Sürekli beraberimizde taşıdığımız gölgemizi kişisel bilinçdışımızda bastırmakla beraber onun varlığını reddederek başkalarına yansıtırız. Bu, büyük ölçüde bilinç ötesi bir yolla gerçekleşir; bunu yaptığımızın farkına bile varmayız. Bu şekilde içimizdeki “kötülüğü” reddedip bunun sorumluluğunu başkalarına yükler, onlara atfederiz. Böylece benliğimizi koruma altına alırız. Bu durum “günah keçisi” bulma olayını ve marjinal gruplara karşı her türlü önyargının sebebini izah eder. Gölgenin başkalarına yansıtılması paranoyanın psikiyatrik semptomlarında da gözlenebilir. Kişi taşıdığı düşmanca duyguları inkâr ederek, yansıtma yoluyla başkalarının kendisine düşmanlık beslediği kanaatine varır.
Böylece gölgenin yansıtılması, toplumsal ve uluslararası barışı tehdit eden ve ortadan kaldıran bir neden olur. “Düşman” olarak algıladığımız kişiler ve gruplar artık kötülüğün somutlaşmış hali olan “şeytanlar”, “canavarlar” ve “şer odakları”dır. Adolf Hitler ve faşistlerin Yahudileri görüş ve algılayış biçiminde olduğu gibi.
Gölge kompleksi bütünüyle suçluluk ve değersizlik duygularıyla ve reddedilme korkusuyla kaplı olduğu için gerçek yapısının keşfedilmesi veya açığa çıkarılması oldukça zordur. Kendilik potansiyelinin ve içgüdüsel enerjinin büyük bir kısmı gölgede hapsoldu ve bunlar kişiliğin bütününün emrinde değildirler. Gölge ile yüzleşip onu bilinçlendirerek onunla uzlaşılırsa kişi daha dinç, yaratıcı ve bütün bir konuma gelir.
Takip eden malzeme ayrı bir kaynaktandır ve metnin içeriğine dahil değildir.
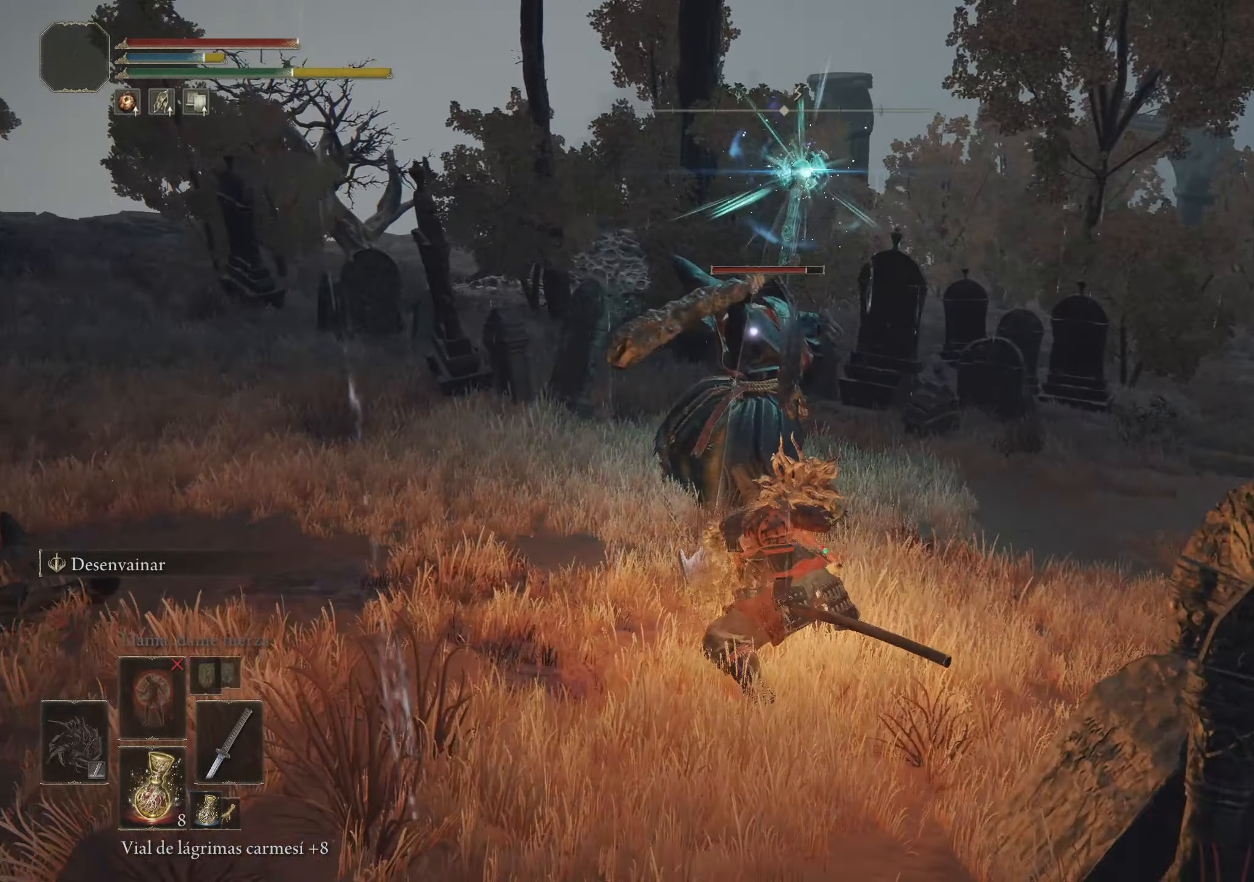
{"keys": ["w"], "mouse": [], "events": [[284, "space", "down"], [484, "space", "up"]]}
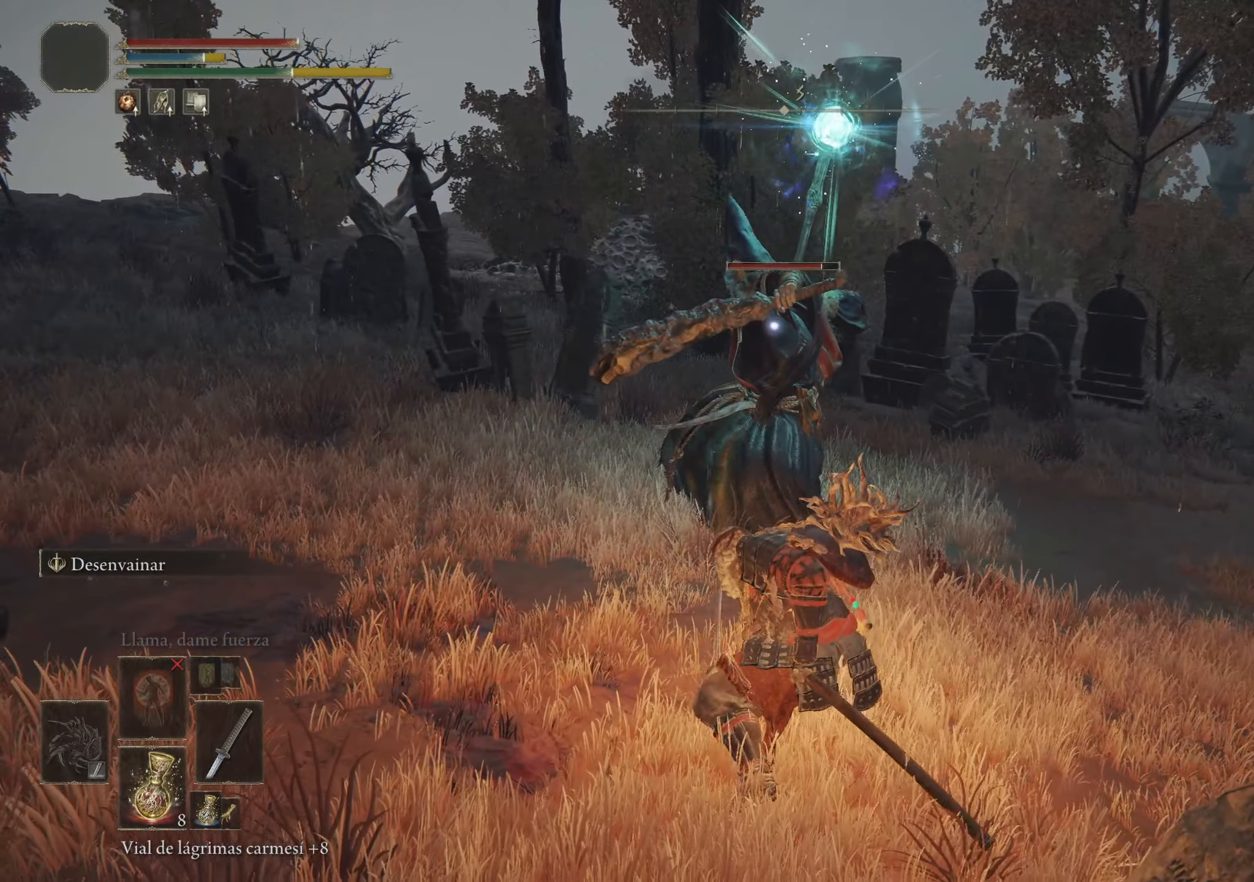
{"keys": ["w"], "mouse": [], "events": [[417, "space", "down"], [500, "space", "up"]]}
2- Gölge olarak irtica ve türban
Türkiye Cumhuriyeti’nin kuruluşu ve devrimlerle içine girdiğimiz toplumsal ve kültürel şizofreni sürecinde gerçek bir “benlik” ve “kendilik” yaratamadığımız için çağdaşlık, uygarlık, Batılılık ve modernlik azınlık da olsa bir toplumsal kesimin “personası” idi. Bu toplumsal kesim toplumun büyük bir bölümünün kimliğini ve kişiliğini kendi gölgesinin yansıması olarak ‘irtica’ ismiyle düşman olarak ötekileştirdi. Bu gölge suçluydu, değersizdi ve onların çağdaş uygarlıktan geri kalmalarının ve orada kabul görmemelerinin (reddedilmelerinin) nedeniydi.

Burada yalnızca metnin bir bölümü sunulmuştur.